_Exercise instructions_.
Extract the text that accompanies each of the records below, copying every line word for word and in its original order. Leave the pictures out of your answer.

[Opening Input material section]

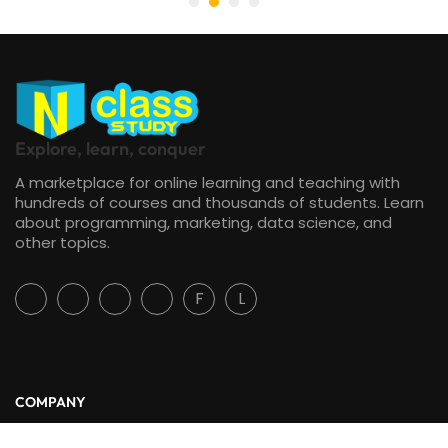
Explore, learn, conquer
A marketplace for online learning and teaching with
hundreds of courses and thousands of students. Learn
about programming, marketing, data science, and
other topics.
F
L
COMPANY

[Closing Input material section]

_Exercise answer_.
Explore, learn, conquer
A marketplace for online learning and teaching with
hundreds of courses and thousands of students. Learn
about programming, marketing, data science, and
other topics.
F
L
COMPANY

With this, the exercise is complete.